In a study evaluating our material combined with BMP-2, non-crosslinked samples were tested by applying a bolus of 3 μg BMP-2 in 30 μL DI water directly to the implant 15 min prior to implantation (allowing absorption by capillary action). This dosage was based on prior studies in the rat mandible [62
]. The method of dosing the materials with BMP-2 was intended to mimic the clinically used process associated with Medtronic’s InfuseTM
product. In an 8-week study, the samples exhibited good osteointegration with excellent spanning of the defect with hard callus (Figure 10
). Mechanical strength and stiffness of the implanted hemimandibles closely approximated the contralateral unoperated side. Histologically, the material showed no significant evidence of a foreign body reaction. Complete osteointegration with no discernable border between implant and native bone was seen (Figure 11
). In addition, there was clear evidence of active bone remodeling within the implant (Figure 12
]. Some organized fibrous tissue at the core of the implant was presumably an area not infiltrated by the BMP-2. In contrast, heavily crosslinked samples exhibited poor osteointegration. This is likely related to poor diffusion of the BMP into the denser material, as well as poor biological properties associated with crosslinking. These results demonstrate three important points. First, the subcutaneous model was predictive of the bony model with respect to material-host interface and material stability. Second, the material is an effective carrier for BMP-2 when the protein is properly absorbed into the material.
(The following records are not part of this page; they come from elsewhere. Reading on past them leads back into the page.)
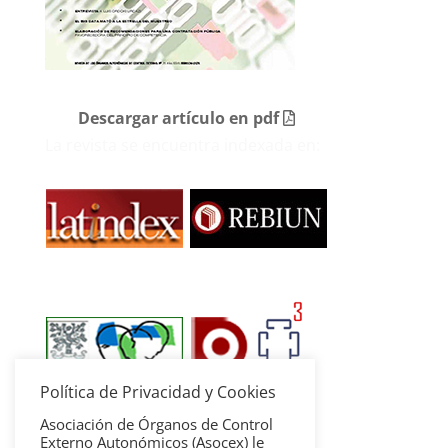
Descargar artículo en pdf
La revista se encuentra indexada en:
Política de Privacidad y Cookies
Asociación de Órganos de Control
Externo Autonómicos (Asocex) le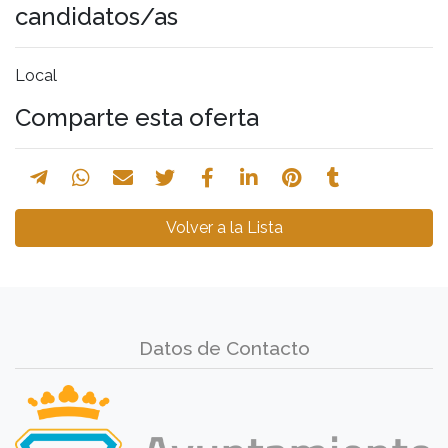
candidatos/as
Local
Comparte esta oferta
Volver a la Lista
Datos de Contacto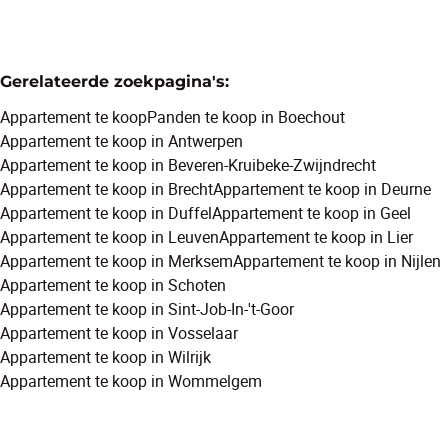
Gerelateerde zoekpagina's
:
Appartement te koop
Panden te koop in Boechout
Appartement te koop in Antwerpen
Appartement te koop in Beveren-Kruibeke-Zwijndrecht
Appartement te koop in Brecht
Appartement te koop in Deurne
Appartement te koop in Duffel
Appartement te koop in Geel
Appartement te koop in Leuven
Appartement te koop in Lier
Appartement te koop in Merksem
Appartement te koop in Nijlen
Appartement te koop in Schoten
Appartement te koop in Sint-Job-In-'t-Goor
Appartement te koop in Vosselaar
Appartement te koop in Wilrijk
Appartement te koop in Wommelgem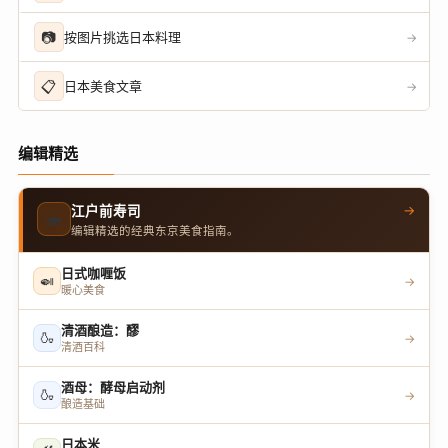
📷
按图片挑选日本料理
→
📋
日本美食文章
→
编辑精选
→
江户前寿司
🍣
编辑精选的经典东京美食指南。
日式咖喱饭
🍛
→
暖心美食
清酒酿造：醪
🍶
→
清酒百科
酒母：酵母启动剂
🍶
→
酿造基础
日本米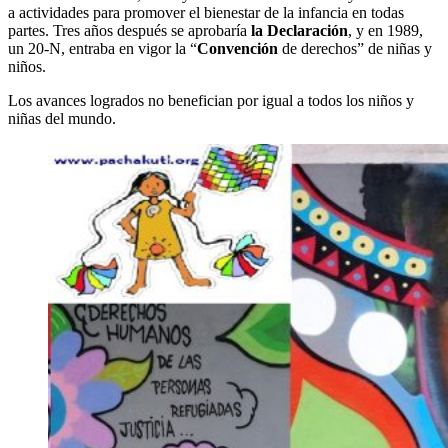
a actividades para promover el bienestar de la infancia en todas
partes. Tres años después se aprobaría
la Declaración
, y en 1989,
un 20-N, entraba en vigor la “
Convención
de derechos” de niñas y
niños.
Los avances logrados no benefician por igual a todos los niños y
niñas del mundo.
Finally, the material needs some degree of crosslinking to confer necessary mechanical properties, yet high levels of crosslinking interfere with BMP-2 uptake and therefore osteointegration.
Based on the combined results from the previous paragraph and the section above entitled “BMP-2 Release”, we construct the following argument. Effective doping of BMP into scaffold materials can be enhanced in crosslinked samples by taking advantage of scaffold architecture. Aside from chemical interaction, another mechanism for preserving the protein in a carrier and releasing it in delayed fashion is physical hindrance [53
]. Given the spatial dimensions of the BMP-2 molecule [66
], a steric interdigitation of the molecule into the gap zones between collagen monomers of the collagen fibril appears to be feasible. This can be done during fibrillogenesis. This theory assumes that BMP release will be controlled by in vivo enzymatic scaffold degradation as part of the bone healing response. By combining the nanoscale 3D architecture of the collagen/mineral bone fibril with steric interdigitation of BMP-2, densification, and mild crosslinking, we have evidence to suggest that we can produce a new bone substitute material that resists moderate compressive, shear, and tensile forces while activating new bone formation. There is no comparable material currently available for clinical skeletal reconstruction.